▶ _To be done_:
a) According to the article on becoming a resource for parents, why do educators use parents and families as a resource? Answer in one to three sentences.
b) Duplicate the part of the records that opens with the first line and closes with the line containing "Dot at: (284, 252)".

▶ _Article_:

Tag Archives: families

Becoming a Resource for Parents

family-resourceIn our field, we often hear the phrase: “Parents are the child’s first teacher.” As educators we know how important it is to work with families to help their child reach their full potential. We use parents/families as a resource to better understand the child in order to help them be more successful in our classroom. But how are we acting as a resource for parents? Is there a way we can help them be more successful as they juggle life as parents?

I often hear how hard it is for teachers to get parents engaged. Some teachers have even communicated, “It’s like they don’t care.” They have parents that “drop and run” with their child in the morning. Some parents do the “ghost pick up.” They pick up their child so quickly you barely noticed they were there. Or the parent who never takes home the newsletter—even worse, you see them toss it in the trash without reading it. And let’s not forget about the parents who  question the goings on in the classroom in a not-so-nice way, such as demanding their child stop scribbling when writing their name.

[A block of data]
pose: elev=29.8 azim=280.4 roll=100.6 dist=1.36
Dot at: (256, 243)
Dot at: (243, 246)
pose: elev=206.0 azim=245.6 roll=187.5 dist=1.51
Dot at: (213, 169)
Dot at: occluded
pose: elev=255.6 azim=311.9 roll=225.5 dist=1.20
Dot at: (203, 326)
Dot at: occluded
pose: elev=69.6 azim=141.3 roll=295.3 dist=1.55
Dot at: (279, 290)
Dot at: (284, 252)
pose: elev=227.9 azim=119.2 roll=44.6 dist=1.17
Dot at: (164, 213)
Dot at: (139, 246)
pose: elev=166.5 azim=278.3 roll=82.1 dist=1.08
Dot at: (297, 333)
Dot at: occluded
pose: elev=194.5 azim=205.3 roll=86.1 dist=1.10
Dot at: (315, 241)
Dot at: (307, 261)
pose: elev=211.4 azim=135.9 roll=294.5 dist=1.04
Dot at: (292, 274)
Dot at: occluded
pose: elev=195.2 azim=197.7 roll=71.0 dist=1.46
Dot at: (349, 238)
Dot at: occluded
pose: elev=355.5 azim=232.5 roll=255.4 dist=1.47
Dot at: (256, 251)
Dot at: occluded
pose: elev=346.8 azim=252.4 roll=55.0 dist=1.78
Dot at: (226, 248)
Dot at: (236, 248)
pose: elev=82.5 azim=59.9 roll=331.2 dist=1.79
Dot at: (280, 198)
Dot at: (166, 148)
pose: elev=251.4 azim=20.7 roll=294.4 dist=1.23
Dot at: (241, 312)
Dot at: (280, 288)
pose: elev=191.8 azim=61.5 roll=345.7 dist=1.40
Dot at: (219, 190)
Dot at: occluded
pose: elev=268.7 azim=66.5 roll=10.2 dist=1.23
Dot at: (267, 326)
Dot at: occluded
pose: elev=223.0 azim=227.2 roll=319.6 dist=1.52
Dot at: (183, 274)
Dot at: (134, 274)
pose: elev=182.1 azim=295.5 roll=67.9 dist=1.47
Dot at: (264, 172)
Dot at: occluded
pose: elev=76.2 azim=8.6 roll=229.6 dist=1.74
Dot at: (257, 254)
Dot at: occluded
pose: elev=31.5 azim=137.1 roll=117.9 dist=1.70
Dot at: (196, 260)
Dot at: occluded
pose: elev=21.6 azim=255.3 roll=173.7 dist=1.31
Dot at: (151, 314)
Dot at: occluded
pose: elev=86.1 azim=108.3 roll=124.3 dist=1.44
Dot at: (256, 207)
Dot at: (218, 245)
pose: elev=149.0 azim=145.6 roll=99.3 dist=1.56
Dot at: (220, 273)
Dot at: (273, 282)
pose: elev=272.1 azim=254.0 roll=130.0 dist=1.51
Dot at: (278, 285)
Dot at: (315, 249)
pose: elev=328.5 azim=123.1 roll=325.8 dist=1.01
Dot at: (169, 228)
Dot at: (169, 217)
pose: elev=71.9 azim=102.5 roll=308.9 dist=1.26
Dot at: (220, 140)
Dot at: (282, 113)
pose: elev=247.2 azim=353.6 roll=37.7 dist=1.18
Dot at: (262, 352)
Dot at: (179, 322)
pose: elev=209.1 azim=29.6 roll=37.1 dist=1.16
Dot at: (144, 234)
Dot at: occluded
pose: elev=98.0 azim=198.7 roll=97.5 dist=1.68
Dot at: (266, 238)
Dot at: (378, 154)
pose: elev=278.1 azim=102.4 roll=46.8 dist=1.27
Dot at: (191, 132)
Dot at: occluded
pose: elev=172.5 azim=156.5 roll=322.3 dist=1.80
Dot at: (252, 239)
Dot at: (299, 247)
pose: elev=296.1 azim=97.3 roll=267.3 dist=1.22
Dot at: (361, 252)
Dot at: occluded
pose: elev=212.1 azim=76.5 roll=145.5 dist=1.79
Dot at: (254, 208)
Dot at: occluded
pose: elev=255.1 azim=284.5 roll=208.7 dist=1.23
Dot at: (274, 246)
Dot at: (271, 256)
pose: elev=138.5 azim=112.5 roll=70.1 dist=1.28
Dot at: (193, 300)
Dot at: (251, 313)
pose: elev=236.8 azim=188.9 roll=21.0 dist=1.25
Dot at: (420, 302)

▶ _Task-by-task outputs_:
a) Educators use parents and families as a resource so they can better understand the child. That understanding helps the child be more successful in the classroom.

b)
pose: elev=29.8 azim=280.4 roll=100.6 dist=1.36
Dot at: (256, 243)
Dot at: (243, 246)
pose: elev=206.0 azim=245.6 roll=187.5 dist=1.51
Dot at: (213, 169)
Dot at: occluded
pose: elev=255.6 azim=311.9 roll=225.5 dist=1.20
Dot at: (203, 326)
Dot at: occluded
pose: elev=69.6 azim=141.3 roll=295.3 dist=1.55
Dot at: (279, 290)
Dot at: (284, 252)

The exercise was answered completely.